Just when you think the toolset available to the web developer is going to sttle down for a while, a new technology emerges to create its own revolution. Despite the success of the iPod and the iPhone in radically changing the music and mobile phone sectors, the impact of the iPad was not widely predicted. It appeared to be a solution to nobody's problem and was dismissed by many as just an oversized iPhone.
Yet in just eighteen months, Apple sold 40 million iPads and websites observed a dramatic shift towards mobile devices. Despite the growth of Twitter during 2009, by June 2010 people still spent 50% longer on the web using desktop and laptop computers than on mobile devices but by April 2011 the figures were level. In the whole of 2011, as Apple's rival fought to catch up, smartphones and tablets outsold desktop and notebooks for the first time. So fast has been the change - and so unpredicted by many large technology companies - that there have been unforeseen casualties. Adobe's Flash platform was virtually universal on desktops and laptops so a developer could rely on it being available. But there is no Flash on the iPad and despite a valiant rearguard effort to save their technology, Adobe announced in November 2011 that they had killed mobile Flash. Desktop Flash is virtually dead too - who will use it now they know it won't work on the iPad? The potential survivor from the wreckage will be Flash Builder, if Adobe can plot a course for it.
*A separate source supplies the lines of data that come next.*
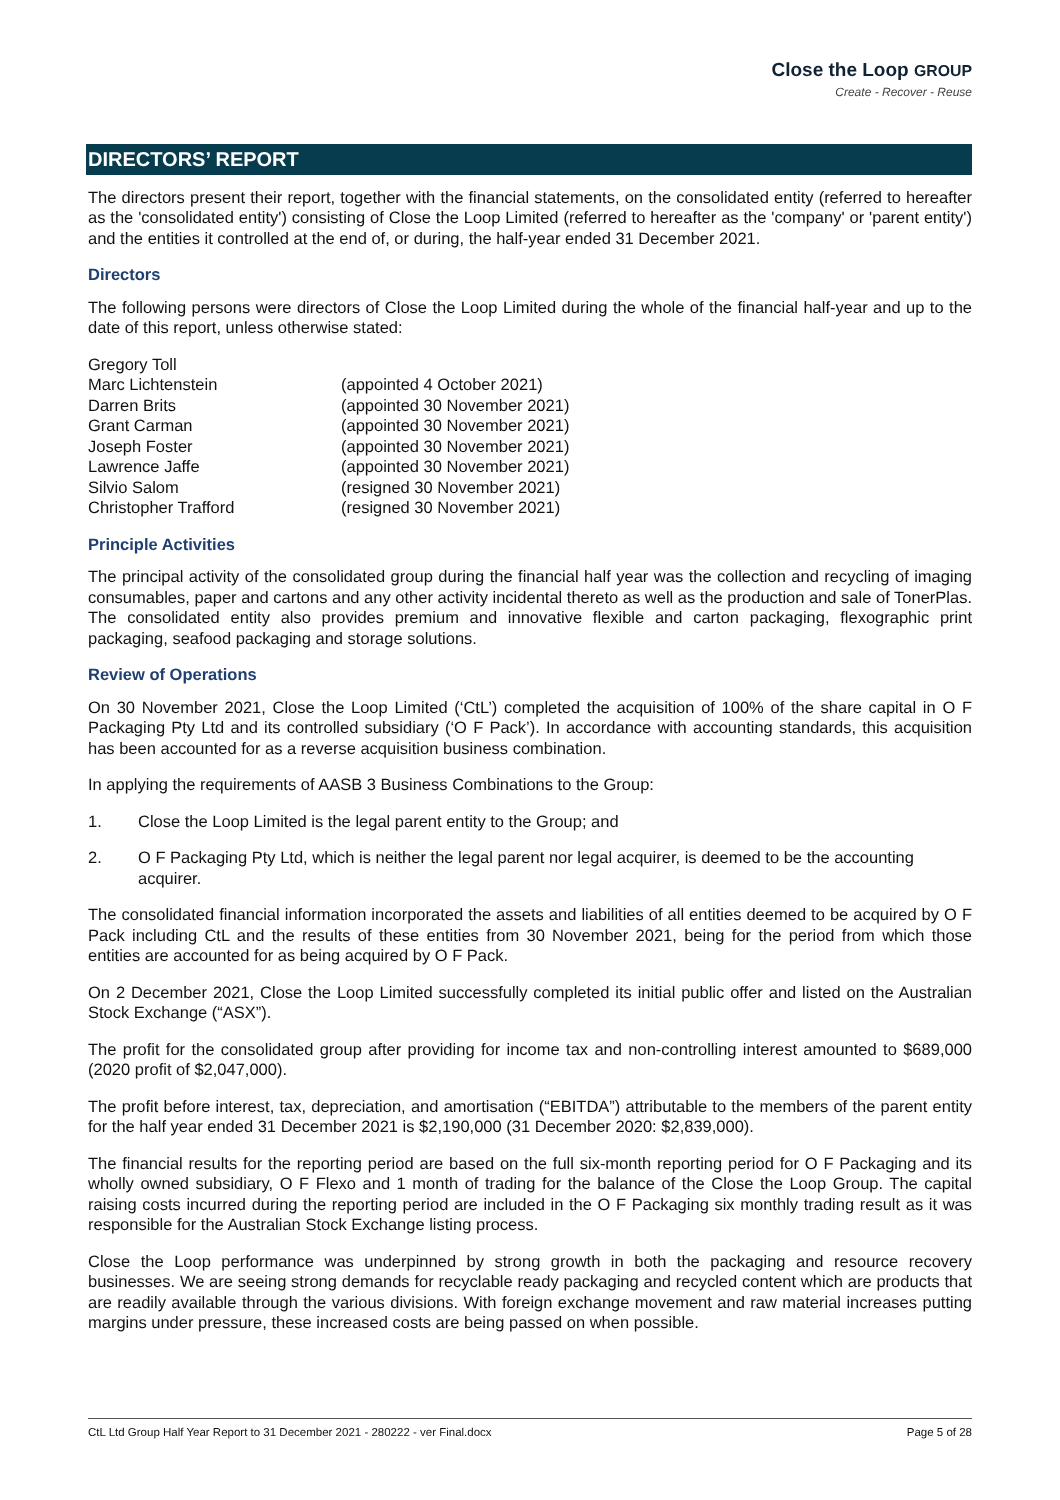Close the Loop GROUP
Create - Recover - Reuse
DIRECTORS’ REPORT
The directors present their report, together with the financial statements, on the consolidated entity (referred to hereafter as the 'consolidated entity') consisting of Close the Loop Limited (referred to hereafter as the 'company' or 'parent entity') and the entities it controlled at the end of, or during, the half-year ended 31 December 2021.
Directors
The following persons were directors of Close the Loop Limited during the whole of the financial half-year and up to the date of this report, unless otherwise stated:
| Gregory Toll | |
| Marc Lichtenstein | (appointed 4 October 2021) |
| Darren Brits | (appointed 30 November 2021) |
| Grant Carman | (appointed 30 November 2021) |
| Joseph Foster | (appointed 30 November 2021) |
| Lawrence Jaffe | (appointed 30 November 2021) |
| Silvio Salom | (resigned 30 November 2021) |
| Christopher Trafford | (resigned 30 November 2021) |
Principle Activities
The principal activity of the consolidated group during the financial half year was the collection and recycling of imaging consumables, paper and cartons and any other activity incidental thereto as well as the production and sale of TonerPlas. The consolidated entity also provides premium and innovative flexible and carton packaging, flexographic print packaging, seafood packaging and storage solutions.
Review of Operations
On 30 November 2021, Close the Loop Limited (‘CtL’) completed the acquisition of 100% of the share capital in O F Packaging Pty Ltd and its controlled subsidiary (‘O F Pack’). In accordance with accounting standards, this acquisition has been accounted for as a reverse acquisition business combination.
In applying the requirements of AASB 3 Business Combinations to the Group:
1. Close the Loop Limited is the legal parent entity to the Group; and
2. O F Packaging Pty Ltd, which is neither the legal parent nor legal acquirer, is deemed to be the accounting acquirer.
The consolidated financial information incorporated the assets and liabilities of all entities deemed to be acquired by O F Pack including CtL and the results of these entities from 30 November 2021, being for the period from which those entities are accounted for as being acquired by O F Pack.
On 2 December 2021, Close the Loop Limited successfully completed its initial public offer and listed on the Australian Stock Exchange (“ASX”).
The profit for the consolidated group after providing for income tax and non-controlling interest amounted to $689,000 (2020 profit of $2,047,000).
The profit before interest, tax, depreciation, and amortisation (“EBITDA”) attributable to the members of the parent entity for the half year ended 31 December 2021 is $2,190,000 (31 December 2020: $2,839,000).
The financial results for the reporting period are based on the full six-month reporting period for O F Packaging and its wholly owned subsidiary, O F Flexo and 1 month of trading for the balance of the Close the Loop Group. The capital raising costs incurred during the reporting period are included in the O F Packaging six monthly trading result as it was responsible for the Australian Stock Exchange listing process.
Close the Loop performance was underpinned by strong growth in both the packaging and resource recovery businesses. We are seeing strong demands for recyclable ready packaging and recycled content which are products that are readily available through the various divisions. With foreign exchange movement and raw material increases putting margins under pressure, these increased costs are being passed on when possible.
CtL Ltd Group Half Year Report to 31 December 2021 - 280222 - ver Final.docx Page 5 of 28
So what now? At present, the answer is jQuery. For now, it is moving in the same direction as the overall move in technology towards HTML5 and - for now - its success is assured. ABC delivered its first jQuery-based modeller in 2012, specifically targetting the iPad. In 2013, an increasing focus has been responsive design, ensuring that all our websites work as effectively on mobile devices as they do on the desktop.